■ TASK ITEM:
Beginning at the line containing "33: (174, 768, 0.26)" in the material below and ending at the line containing "49: (473, 548, 0.42)", return each line exactly and add nothing.

[[ AVAILABLE RECORDS open ]]

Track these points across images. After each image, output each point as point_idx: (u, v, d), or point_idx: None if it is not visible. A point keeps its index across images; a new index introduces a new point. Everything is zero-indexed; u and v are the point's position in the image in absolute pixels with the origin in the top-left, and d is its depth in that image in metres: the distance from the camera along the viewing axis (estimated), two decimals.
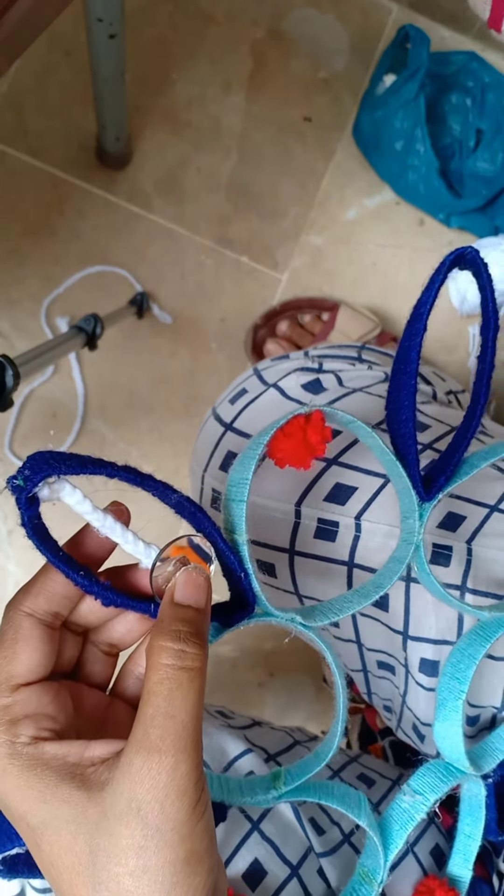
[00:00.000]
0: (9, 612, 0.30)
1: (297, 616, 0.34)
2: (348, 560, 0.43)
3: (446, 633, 0.43)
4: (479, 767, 0.40)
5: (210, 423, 0.52)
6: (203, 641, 0.28)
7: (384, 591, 0.35)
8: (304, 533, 0.44)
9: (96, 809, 0.26)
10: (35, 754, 0.27)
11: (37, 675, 0.29)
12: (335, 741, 0.36)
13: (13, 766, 0.27)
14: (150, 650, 0.28)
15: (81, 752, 0.28)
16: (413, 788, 0.39)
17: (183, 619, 0.28)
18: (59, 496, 0.29)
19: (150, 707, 0.27)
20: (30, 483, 0.28)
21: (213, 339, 1.07)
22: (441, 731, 0.38)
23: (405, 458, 0.35)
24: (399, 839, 0.38)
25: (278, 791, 0.36)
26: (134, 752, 0.26)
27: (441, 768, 0.40)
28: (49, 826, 0.27)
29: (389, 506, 0.43)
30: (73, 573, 0.29)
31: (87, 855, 0.26)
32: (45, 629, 0.30)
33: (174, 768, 0.26)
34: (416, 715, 0.47)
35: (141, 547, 0.31)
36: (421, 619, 0.43)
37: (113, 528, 0.30)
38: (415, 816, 0.39)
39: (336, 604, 0.35)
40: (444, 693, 0.37)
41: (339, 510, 0.44)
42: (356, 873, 0.41)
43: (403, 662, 0.46)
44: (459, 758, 0.39)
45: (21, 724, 0.28)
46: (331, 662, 0.35)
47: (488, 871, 0.49)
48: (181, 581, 0.30)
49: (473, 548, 0.42)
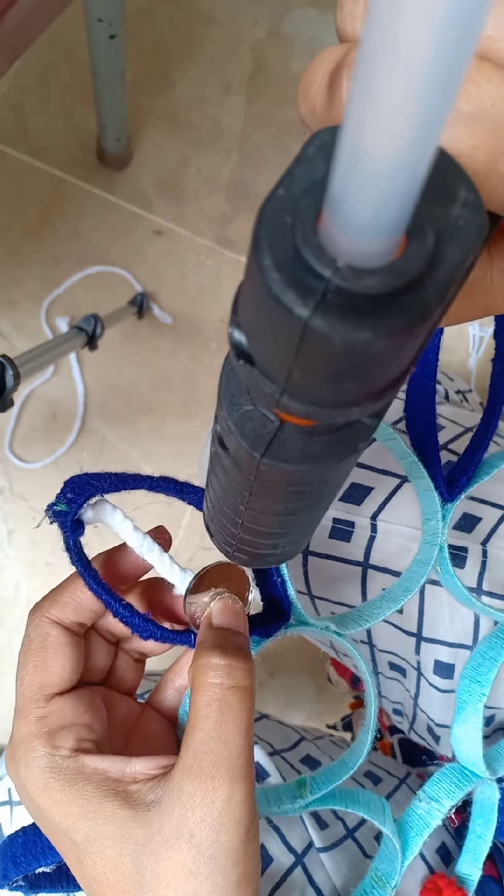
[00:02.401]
0: (34, 619, 0.30)
1: (331, 625, 0.34)
2: (363, 561, 0.43)
3: (462, 635, 0.43)
4: (494, 771, 0.40)
5: None
6: (250, 658, 0.27)
7: (411, 595, 0.35)
8: (319, 533, 0.44)
9: (143, 830, 0.25)
10: (76, 768, 0.27)
11: (69, 683, 0.29)
12: (364, 749, 0.35)
13: (55, 780, 0.27)
14: (195, 670, 0.27)
15: (123, 769, 0.27)
16: (429, 794, 0.39)
17: (225, 637, 0.28)
18: (101, 518, 0.29)
19: (199, 731, 0.26)
20: (74, 505, 0.27)
21: (213, 339, 1.07)
22: (459, 733, 0.38)
23: (427, 459, 0.35)
24: (415, 846, 0.38)
25: (305, 799, 0.35)
26: (185, 779, 0.25)
27: (456, 773, 0.40)
28: (94, 843, 0.26)
29: (405, 507, 0.43)
30: (116, 604, 0.29)
31: (134, 875, 0.25)
32: (73, 637, 0.29)
33: (229, 797, 0.25)
34: (431, 717, 0.47)
35: (177, 572, 0.30)
36: (436, 622, 0.43)
37: (151, 549, 0.30)
38: (430, 823, 0.38)
39: (366, 610, 0.35)
40: (464, 696, 0.37)
41: (354, 510, 0.44)
42: (368, 876, 0.41)
43: (416, 665, 0.46)
44: (476, 761, 0.38)
45: (59, 736, 0.27)
46: (364, 672, 0.35)
47: (499, 870, 0.50)
48: (217, 609, 0.29)
49: (488, 549, 0.42)
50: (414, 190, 0.11)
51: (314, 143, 0.14)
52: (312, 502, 0.21)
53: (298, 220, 0.12)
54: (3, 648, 1.04)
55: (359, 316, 0.12)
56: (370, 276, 0.12)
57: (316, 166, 0.13)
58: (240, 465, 0.19)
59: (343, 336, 0.12)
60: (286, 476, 0.18)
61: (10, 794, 0.45)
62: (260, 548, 0.25)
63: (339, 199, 0.11)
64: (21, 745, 0.28)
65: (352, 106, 0.10)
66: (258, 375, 0.15)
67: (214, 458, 0.22)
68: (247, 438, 0.18)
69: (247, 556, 0.26)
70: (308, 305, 0.12)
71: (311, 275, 0.12)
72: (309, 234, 0.12)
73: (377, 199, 0.11)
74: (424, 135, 0.10)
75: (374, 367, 0.14)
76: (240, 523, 0.23)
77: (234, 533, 0.24)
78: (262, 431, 0.18)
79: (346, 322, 0.12)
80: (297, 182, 0.13)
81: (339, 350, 0.13)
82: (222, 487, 0.22)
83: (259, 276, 0.13)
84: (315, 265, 0.12)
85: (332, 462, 0.18)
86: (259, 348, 0.15)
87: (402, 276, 0.12)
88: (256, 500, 0.21)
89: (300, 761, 0.48)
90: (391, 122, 0.10)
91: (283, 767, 0.46)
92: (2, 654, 1.04)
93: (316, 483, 0.19)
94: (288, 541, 0.25)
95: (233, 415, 0.18)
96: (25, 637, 0.30)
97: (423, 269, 0.12)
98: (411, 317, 0.12)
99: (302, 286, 0.12)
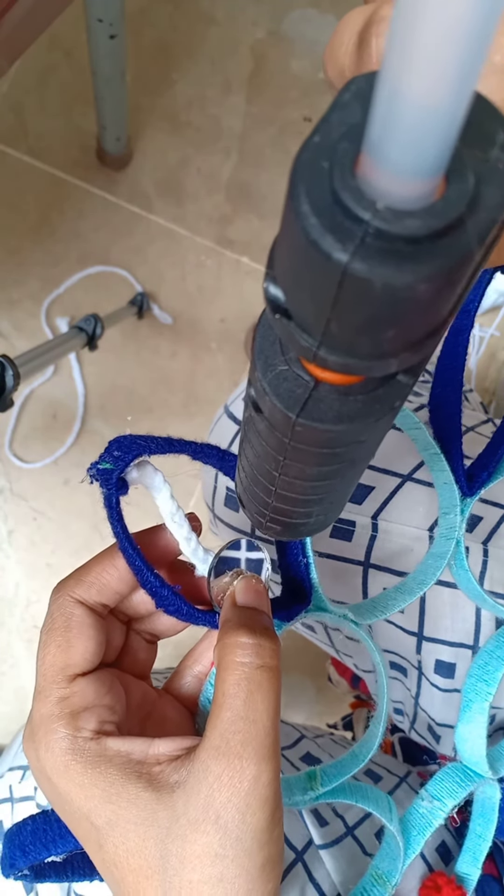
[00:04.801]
0: (58, 597, 0.29)
1: (349, 613, 0.33)
2: (364, 560, 0.43)
3: (463, 635, 0.43)
4: (496, 771, 0.40)
5: (223, 421, 0.52)
6: (277, 638, 0.27)
7: (427, 588, 0.35)
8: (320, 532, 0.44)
9: (167, 813, 0.25)
10: (98, 750, 0.26)
11: (91, 664, 0.28)
12: (376, 741, 0.35)
13: (76, 762, 0.26)
14: (222, 649, 0.27)
15: (146, 750, 0.27)
16: (431, 794, 0.39)
17: (251, 616, 0.28)
18: (143, 479, 0.28)
19: (227, 710, 0.25)
20: (121, 463, 0.27)
21: (213, 339, 1.07)
22: (464, 732, 0.38)
23: (449, 452, 0.35)
24: (417, 845, 0.38)
25: (316, 791, 0.35)
26: (212, 759, 0.25)
27: (459, 772, 0.39)
28: (116, 826, 0.25)
29: (406, 506, 0.43)
30: (148, 573, 0.28)
31: (158, 859, 0.25)
32: (96, 618, 0.29)
33: (256, 777, 0.24)
34: (432, 716, 0.47)
35: (200, 552, 0.30)
36: (437, 621, 0.43)
37: (182, 523, 0.30)
38: (433, 822, 0.38)
39: (382, 601, 0.35)
40: (470, 694, 0.37)
41: (355, 509, 0.44)
42: (368, 874, 0.41)
43: (416, 664, 0.46)
44: (479, 761, 0.38)
45: (81, 717, 0.27)
46: (378, 663, 0.35)
47: (498, 869, 0.50)
48: (241, 588, 0.29)
49: (489, 549, 0.42)
50: (453, 130, 0.11)
51: (350, 89, 0.13)
52: (347, 465, 0.21)
53: (336, 164, 0.12)
54: (2, 648, 1.04)
55: (399, 259, 0.12)
56: (410, 217, 0.12)
57: (352, 112, 0.13)
58: (274, 426, 0.19)
59: (384, 280, 0.12)
60: (322, 436, 0.18)
61: (11, 791, 0.45)
62: (293, 516, 0.25)
63: (380, 140, 0.11)
64: (41, 726, 0.27)
65: (391, 49, 0.10)
66: (295, 328, 0.15)
67: (248, 424, 0.22)
68: (282, 399, 0.18)
69: (280, 527, 0.26)
70: (347, 249, 0.12)
71: (350, 219, 0.12)
72: (347, 177, 0.12)
73: (418, 138, 0.11)
74: (463, 74, 0.10)
75: (414, 313, 0.13)
76: (273, 490, 0.23)
77: (266, 502, 0.24)
78: (298, 391, 0.17)
79: (387, 265, 0.12)
80: (334, 128, 0.13)
81: (379, 295, 0.12)
82: (256, 454, 0.22)
83: (297, 222, 0.12)
84: (354, 208, 0.12)
85: (369, 421, 0.18)
86: (296, 300, 0.15)
87: (442, 218, 0.12)
88: (291, 465, 0.20)
89: (300, 759, 0.48)
90: (431, 62, 0.10)
91: (283, 765, 0.46)
92: (2, 655, 1.04)
93: (352, 444, 0.19)
94: (321, 509, 0.24)
95: (267, 375, 0.18)
96: (48, 616, 0.29)
97: (463, 211, 0.12)
98: (453, 259, 0.12)
99: (341, 230, 0.12)
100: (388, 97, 0.11)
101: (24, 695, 1.04)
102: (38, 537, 1.04)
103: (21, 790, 0.45)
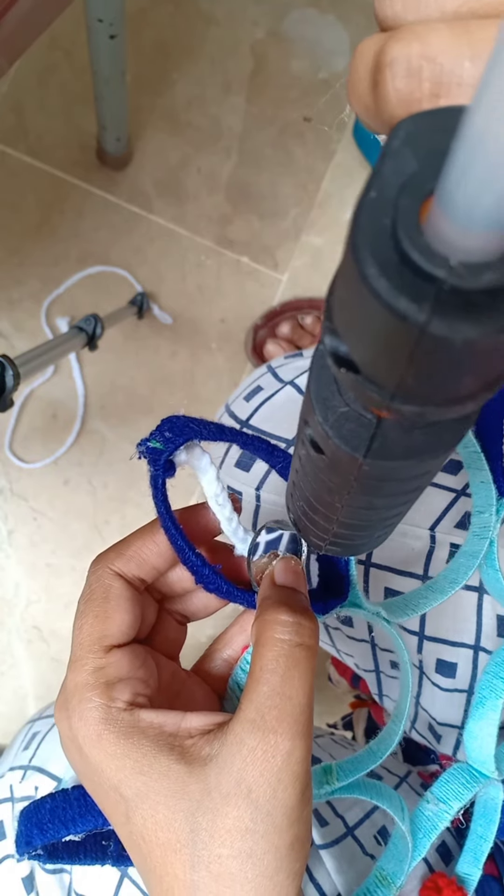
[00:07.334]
0: (97, 569, 0.29)
1: (382, 610, 0.33)
2: (365, 560, 0.43)
3: (465, 635, 0.43)
4: (501, 771, 0.40)
5: (225, 420, 0.52)
6: (315, 619, 0.27)
7: (458, 587, 0.35)
8: None
9: (198, 786, 0.25)
10: (131, 721, 0.26)
11: (127, 637, 0.28)
12: (395, 738, 0.35)
13: (109, 732, 0.26)
14: (261, 625, 0.27)
15: (178, 723, 0.27)
16: (437, 796, 0.39)
17: (290, 595, 0.28)
18: (192, 461, 0.29)
19: (264, 685, 0.25)
20: (171, 445, 0.27)
21: (213, 339, 1.07)
22: (474, 729, 0.38)
23: (488, 451, 0.34)
24: (423, 847, 0.38)
25: (332, 786, 0.35)
26: (246, 732, 0.25)
27: (465, 774, 0.39)
28: (146, 799, 0.25)
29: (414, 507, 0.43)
30: (189, 551, 0.28)
31: (188, 833, 0.25)
32: (133, 591, 0.29)
33: (290, 753, 0.24)
34: (433, 715, 0.47)
35: (241, 533, 0.31)
36: (439, 621, 0.43)
37: (225, 503, 0.30)
38: (438, 825, 0.38)
39: (413, 599, 0.35)
40: (485, 691, 0.37)
41: None
42: (373, 875, 0.41)
43: (417, 664, 0.46)
44: (486, 760, 0.38)
45: (116, 688, 0.27)
46: (405, 662, 0.34)
47: (499, 869, 0.50)
48: (280, 568, 0.29)
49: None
50: None
51: (398, 136, 0.13)
52: (417, 491, 0.20)
53: (400, 222, 0.12)
54: (2, 648, 1.04)
55: (478, 312, 0.12)
56: (487, 270, 0.11)
57: (405, 161, 0.13)
58: (338, 466, 0.19)
59: (464, 335, 0.12)
60: (391, 472, 0.18)
61: (12, 790, 0.45)
62: (356, 539, 0.24)
63: (454, 193, 0.11)
64: (75, 695, 0.27)
65: (482, 97, 0.10)
66: (364, 382, 0.14)
67: (306, 461, 0.21)
68: (346, 441, 0.17)
69: (340, 548, 0.26)
70: (424, 310, 0.12)
71: (421, 277, 0.12)
72: (414, 234, 0.12)
73: (500, 189, 0.10)
74: None
75: (494, 360, 0.13)
76: (335, 519, 0.22)
77: (327, 528, 0.24)
78: (362, 431, 0.17)
79: (466, 321, 0.12)
80: (389, 180, 0.12)
81: (458, 350, 0.12)
82: (315, 489, 0.22)
83: (364, 285, 0.12)
84: (426, 266, 0.12)
85: (439, 452, 0.17)
86: (364, 356, 0.14)
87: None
88: (356, 497, 0.20)
89: None
90: None
91: None
92: (1, 655, 1.04)
93: (423, 475, 0.19)
94: (384, 531, 0.24)
95: (329, 419, 0.17)
96: (87, 587, 0.29)
97: None
98: None
99: (413, 289, 0.12)
100: (472, 145, 0.10)
101: (24, 695, 1.04)
102: (38, 537, 1.04)
103: (21, 790, 0.45)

[[ AVAILABLE RECORDS closed ]]

■ RESPONSE AREA:
33: (174, 768, 0.26)
34: (416, 715, 0.47)
35: (141, 547, 0.31)
36: (421, 619, 0.43)
37: (113, 528, 0.30)
38: (415, 816, 0.39)
39: (336, 604, 0.35)
40: (444, 693, 0.37)
41: (339, 510, 0.44)
42: (356, 873, 0.41)
43: (403, 662, 0.46)
44: (459, 758, 0.39)
45: (21, 724, 0.28)
46: (331, 662, 0.35)
47: (488, 871, 0.49)
48: (181, 581, 0.30)
49: (473, 548, 0.42)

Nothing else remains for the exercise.